Nicht zuletzt ist es nämlich eine Frage der Adaption und der Repräsentation. Die Kirche muss natürlich althergebrachte Formen nicht völlig erneuern. Das sollte sie auch nicht tun. Aber sie kann durchaus die Frage stellen, wie sich diese sinnvolle Form mit neuem Sinn, also mit zum Teil neuen Inhalten füllen lässt. Auch ist es für Mädchen wohl nicht sonderlich interessant, sich in einem Kirchenraum wiederzufinden, in dem 90 Prozent der Anwesenden um Jahrzehnte älter sind als sie.

Das alleine schon gilt in einem bestimmten Alter wohl als „nicht cool“.

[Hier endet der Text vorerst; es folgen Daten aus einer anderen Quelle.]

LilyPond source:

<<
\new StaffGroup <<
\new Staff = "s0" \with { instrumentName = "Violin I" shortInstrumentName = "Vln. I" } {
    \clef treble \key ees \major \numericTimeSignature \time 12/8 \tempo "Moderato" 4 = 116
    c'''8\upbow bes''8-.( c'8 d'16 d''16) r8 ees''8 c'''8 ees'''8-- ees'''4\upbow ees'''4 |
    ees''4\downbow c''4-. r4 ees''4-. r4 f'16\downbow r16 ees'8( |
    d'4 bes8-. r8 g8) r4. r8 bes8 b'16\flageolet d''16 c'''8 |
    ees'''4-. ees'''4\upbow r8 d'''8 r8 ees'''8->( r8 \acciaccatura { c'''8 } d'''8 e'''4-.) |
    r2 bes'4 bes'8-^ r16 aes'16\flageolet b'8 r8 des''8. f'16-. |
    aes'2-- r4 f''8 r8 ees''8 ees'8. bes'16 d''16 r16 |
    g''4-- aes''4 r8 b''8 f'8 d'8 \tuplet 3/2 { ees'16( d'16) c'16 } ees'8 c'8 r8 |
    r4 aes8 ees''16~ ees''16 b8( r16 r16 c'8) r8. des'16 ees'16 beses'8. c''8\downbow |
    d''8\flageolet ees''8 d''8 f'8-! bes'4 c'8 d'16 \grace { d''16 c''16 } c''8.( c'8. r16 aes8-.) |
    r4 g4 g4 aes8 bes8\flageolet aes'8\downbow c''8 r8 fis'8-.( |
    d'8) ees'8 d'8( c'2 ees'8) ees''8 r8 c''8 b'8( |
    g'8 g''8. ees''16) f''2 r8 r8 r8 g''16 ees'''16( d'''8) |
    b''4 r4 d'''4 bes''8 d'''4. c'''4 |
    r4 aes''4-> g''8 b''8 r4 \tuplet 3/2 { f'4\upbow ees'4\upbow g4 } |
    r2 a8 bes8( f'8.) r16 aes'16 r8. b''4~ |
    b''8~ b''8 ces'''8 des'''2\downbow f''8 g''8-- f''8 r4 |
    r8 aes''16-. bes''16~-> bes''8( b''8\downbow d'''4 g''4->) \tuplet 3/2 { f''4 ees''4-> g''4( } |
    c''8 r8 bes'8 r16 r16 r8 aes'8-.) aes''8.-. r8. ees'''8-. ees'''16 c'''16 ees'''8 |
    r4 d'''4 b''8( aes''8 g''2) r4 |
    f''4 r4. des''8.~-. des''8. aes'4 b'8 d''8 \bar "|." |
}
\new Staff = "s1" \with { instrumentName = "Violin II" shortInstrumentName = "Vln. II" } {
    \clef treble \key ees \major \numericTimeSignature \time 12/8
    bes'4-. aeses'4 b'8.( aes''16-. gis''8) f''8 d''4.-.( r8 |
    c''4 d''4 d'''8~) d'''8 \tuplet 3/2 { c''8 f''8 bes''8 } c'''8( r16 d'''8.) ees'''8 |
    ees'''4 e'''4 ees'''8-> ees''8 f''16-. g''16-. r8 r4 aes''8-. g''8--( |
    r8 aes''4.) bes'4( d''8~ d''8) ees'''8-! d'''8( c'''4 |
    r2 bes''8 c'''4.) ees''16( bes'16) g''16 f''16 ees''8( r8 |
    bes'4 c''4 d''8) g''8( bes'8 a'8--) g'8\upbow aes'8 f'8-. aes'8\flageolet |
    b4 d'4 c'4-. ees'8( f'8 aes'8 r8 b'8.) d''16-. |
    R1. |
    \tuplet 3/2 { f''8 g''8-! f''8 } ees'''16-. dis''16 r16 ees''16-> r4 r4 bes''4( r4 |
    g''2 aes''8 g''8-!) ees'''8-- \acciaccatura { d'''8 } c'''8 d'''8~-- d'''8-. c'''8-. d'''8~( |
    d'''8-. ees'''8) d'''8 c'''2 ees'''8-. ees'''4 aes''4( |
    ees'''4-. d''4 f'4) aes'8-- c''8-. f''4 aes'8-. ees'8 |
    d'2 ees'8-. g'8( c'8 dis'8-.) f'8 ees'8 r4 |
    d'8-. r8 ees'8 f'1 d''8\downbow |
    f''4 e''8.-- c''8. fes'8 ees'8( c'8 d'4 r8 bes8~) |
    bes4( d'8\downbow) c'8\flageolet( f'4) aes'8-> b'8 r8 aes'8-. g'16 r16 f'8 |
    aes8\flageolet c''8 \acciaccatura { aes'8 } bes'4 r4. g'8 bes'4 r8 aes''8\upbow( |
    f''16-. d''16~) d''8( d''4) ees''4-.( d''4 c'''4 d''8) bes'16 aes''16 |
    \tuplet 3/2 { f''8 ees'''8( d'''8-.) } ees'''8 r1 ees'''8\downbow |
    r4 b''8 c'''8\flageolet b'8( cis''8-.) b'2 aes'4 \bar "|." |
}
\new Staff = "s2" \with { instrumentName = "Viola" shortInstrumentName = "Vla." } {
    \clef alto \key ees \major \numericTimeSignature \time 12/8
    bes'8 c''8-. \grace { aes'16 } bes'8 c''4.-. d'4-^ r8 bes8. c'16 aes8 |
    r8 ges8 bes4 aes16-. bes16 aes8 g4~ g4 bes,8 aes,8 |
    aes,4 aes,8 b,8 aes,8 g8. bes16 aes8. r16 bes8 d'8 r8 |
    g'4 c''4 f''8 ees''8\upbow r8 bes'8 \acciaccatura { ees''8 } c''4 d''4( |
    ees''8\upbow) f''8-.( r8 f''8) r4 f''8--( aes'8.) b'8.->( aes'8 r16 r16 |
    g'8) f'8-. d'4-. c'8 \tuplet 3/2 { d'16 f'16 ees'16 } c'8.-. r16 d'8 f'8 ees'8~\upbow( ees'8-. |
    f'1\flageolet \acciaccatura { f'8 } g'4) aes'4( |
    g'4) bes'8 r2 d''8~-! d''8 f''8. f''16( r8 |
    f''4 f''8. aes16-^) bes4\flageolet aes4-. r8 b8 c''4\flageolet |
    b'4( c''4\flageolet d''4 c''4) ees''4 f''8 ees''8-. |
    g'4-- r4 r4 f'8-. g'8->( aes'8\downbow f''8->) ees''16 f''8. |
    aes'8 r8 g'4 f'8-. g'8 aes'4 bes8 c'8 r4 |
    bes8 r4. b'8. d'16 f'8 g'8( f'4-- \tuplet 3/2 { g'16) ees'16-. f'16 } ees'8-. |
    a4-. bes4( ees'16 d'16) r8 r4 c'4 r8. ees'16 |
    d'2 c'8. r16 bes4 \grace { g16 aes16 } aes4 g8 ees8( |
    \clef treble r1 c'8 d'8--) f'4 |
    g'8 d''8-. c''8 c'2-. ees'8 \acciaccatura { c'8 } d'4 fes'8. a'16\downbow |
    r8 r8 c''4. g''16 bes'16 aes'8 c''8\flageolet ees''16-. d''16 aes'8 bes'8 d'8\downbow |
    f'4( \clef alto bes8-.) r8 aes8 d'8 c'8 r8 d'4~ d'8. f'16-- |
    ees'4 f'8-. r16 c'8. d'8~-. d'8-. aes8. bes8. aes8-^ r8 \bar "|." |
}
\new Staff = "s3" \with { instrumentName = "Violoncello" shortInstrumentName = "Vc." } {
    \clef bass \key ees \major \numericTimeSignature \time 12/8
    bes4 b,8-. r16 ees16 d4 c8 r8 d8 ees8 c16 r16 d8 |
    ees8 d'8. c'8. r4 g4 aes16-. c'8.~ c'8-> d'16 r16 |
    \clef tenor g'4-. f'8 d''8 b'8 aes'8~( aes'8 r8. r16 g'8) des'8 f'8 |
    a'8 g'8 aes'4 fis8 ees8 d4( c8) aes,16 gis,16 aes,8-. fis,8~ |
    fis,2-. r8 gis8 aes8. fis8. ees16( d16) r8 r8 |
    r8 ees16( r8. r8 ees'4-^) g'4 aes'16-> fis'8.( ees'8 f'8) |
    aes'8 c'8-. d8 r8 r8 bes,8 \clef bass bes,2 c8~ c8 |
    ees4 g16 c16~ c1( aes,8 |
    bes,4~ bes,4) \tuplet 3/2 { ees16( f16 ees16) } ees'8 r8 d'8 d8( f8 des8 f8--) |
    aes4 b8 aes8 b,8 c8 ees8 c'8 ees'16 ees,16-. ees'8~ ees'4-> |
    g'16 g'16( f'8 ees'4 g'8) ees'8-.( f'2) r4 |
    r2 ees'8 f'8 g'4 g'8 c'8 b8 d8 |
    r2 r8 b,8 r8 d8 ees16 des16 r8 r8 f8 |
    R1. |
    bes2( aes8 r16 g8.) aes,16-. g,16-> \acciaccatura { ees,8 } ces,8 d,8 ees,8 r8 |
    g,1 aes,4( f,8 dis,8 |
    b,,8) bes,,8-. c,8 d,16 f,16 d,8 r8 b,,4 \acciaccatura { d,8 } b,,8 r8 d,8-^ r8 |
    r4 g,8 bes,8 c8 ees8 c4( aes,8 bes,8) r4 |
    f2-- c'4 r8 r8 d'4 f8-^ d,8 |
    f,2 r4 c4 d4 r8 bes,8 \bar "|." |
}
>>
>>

Was nicht heißen soll, dass „Coolness“ zur Leitkategorie einer Messe werden soll. Aber es soll ein aktiver Aufruf dazu sein, sich zu fragen, wie sich junge Menschen verstärkt in den Ablauf integrieren lassen. Damit wird, fast wie von selbst, der Inhalt neu, die Art und Weise, vielleicht auch nur das WIE.

Aber allein dieses WIE, in welcher Sprache und auf welche Weise, macht oft auch schon den entscheidenden Unterschied.

Aber auch wir Eltern , wir Ältere, sind in der Pflicht: Wir müssen wieder öfter mit unseren Kindern über relevante Glaubens- und Lebensfragen reden und ins Gespräch kommen. Das wäre der Grundschritt. Aber dann muss es in der Kirche ebenfalls „passen“: Denn wenn dort alles „beim Alten“ bleibt, ohne Durchlässigkeit und ohne Offenheit, dann wird eine etwaige neu entfachte Begeisterung nicht lange anhalten.